The Cubs also began the season thinking right now (the end of April) would be about the time they'd be getting closer Brandon Morrow back. He was expected to miss roughly the first month of the season while rehabbing from minor offseason elbow surgery, but he suffered a setback and is currently shut down and won't pick up a baseball for another couple of weeks.

Epstein said the Cubs are still "in a diagnostic state" with Morrow, trying to ascertain why he's struggled to bounce back from throwing sessions despite nine months away from the field and the November debridement procedure on his elbow.

With all that time off and a surgical procedure added to Morrow's already-lengthy injury history, it's fair to question if he will ever throw a single pitch this season. But Epstein said the Cubs expect him to throw at some point in "a number of weeks" once they figure out what course of treatment to go through.

However, this Morrow setback didn't suddenly send a shudder through the Cubs' business operations department and convince them to throw the budget out the window and create room for the likes of free-agent closer Craig Kimbrel.

The Cubs will still look to add reinforcements to the bullpen whenever necessary, but don't expect that to be Kimbrel. They haven't been afraid to be aggressive within their own system, like plucking Dillon Maples from the Triple-A bullpen in exchange for Randy Rosario on Friday (or adding Ryan and Webster after Edwards and Montgomery went down after the season's first week).

"Nothing's changed on the bullpen front," Epstein said. "We recognize this is a year where we're gonna have to make a lot of important calls in-season and pick the right guys and put them in the right position to succeed and I think things have really started to stabilize in the bullpen. 
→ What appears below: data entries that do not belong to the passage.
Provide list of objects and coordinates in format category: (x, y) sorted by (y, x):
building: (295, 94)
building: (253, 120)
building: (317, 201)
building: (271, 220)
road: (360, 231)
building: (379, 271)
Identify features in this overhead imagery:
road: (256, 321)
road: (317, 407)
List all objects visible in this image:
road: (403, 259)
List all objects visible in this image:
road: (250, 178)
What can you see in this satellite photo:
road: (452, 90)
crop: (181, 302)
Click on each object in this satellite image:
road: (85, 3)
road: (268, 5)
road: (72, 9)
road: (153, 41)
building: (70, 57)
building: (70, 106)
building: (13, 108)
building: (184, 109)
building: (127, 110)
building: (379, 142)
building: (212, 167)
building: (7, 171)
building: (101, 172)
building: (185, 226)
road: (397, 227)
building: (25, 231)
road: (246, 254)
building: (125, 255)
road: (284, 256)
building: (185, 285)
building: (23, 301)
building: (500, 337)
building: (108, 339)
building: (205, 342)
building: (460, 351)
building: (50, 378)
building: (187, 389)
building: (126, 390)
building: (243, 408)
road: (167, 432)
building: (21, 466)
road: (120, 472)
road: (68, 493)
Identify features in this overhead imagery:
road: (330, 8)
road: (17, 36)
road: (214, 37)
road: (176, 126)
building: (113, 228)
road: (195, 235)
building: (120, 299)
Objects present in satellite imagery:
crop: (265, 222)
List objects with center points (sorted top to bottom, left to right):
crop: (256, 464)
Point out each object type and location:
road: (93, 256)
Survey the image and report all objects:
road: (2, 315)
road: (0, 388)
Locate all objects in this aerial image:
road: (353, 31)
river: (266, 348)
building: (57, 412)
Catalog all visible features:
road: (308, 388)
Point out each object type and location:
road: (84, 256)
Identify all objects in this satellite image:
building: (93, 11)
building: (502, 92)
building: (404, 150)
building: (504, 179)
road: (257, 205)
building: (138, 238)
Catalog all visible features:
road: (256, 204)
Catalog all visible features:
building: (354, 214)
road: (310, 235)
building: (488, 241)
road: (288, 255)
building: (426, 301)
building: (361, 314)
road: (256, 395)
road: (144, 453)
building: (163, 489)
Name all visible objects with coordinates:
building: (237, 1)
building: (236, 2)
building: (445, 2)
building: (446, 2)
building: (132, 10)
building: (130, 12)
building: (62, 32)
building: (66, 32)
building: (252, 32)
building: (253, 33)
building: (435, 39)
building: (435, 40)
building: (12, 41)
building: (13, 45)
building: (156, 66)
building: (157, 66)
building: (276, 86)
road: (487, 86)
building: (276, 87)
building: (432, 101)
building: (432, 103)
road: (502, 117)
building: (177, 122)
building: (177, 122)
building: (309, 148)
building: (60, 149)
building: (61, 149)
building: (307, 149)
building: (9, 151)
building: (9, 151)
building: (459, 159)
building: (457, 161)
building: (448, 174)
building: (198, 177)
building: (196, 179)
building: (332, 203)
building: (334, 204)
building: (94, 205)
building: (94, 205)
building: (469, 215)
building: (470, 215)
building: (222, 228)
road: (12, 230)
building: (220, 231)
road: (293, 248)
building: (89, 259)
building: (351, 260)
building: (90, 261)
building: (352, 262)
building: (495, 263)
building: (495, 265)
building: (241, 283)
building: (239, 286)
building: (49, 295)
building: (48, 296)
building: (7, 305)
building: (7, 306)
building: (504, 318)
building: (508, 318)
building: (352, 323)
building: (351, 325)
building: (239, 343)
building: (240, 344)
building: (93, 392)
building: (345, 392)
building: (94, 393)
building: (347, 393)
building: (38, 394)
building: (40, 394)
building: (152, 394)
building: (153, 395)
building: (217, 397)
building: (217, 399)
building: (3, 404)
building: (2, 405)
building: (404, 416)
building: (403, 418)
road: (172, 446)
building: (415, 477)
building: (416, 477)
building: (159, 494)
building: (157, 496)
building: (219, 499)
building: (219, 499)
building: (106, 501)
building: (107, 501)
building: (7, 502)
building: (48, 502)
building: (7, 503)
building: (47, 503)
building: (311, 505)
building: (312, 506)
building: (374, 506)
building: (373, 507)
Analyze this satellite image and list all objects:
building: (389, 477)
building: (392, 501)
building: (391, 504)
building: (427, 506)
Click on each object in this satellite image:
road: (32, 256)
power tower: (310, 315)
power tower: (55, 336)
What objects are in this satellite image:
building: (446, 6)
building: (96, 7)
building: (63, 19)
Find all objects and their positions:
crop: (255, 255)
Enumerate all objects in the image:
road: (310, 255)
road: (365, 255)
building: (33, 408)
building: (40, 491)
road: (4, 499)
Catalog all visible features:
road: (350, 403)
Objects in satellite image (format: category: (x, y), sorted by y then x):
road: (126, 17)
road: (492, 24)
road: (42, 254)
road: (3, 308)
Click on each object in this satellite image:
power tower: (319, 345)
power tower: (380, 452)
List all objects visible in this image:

"There are a lot of really encouraging signs. [Brandon] Kintzler as an example — the transformation that he's made with a lot of hard work this winter and spring training to become really reliable with what he brings to the table at this point. That's someone who's been here, who's made positive changes. And then Kyle Ryan is somebody who we talked about as important depth in Triple-A. He's come up and provided an important boost and he's done it in a way that gives us reason to believe it's sustainable.

"So that's important. We'll continue to try to help guys be their best selves, make important calls when we feel change is needed and of course look outside the organization as well as inside to try to find the right combination."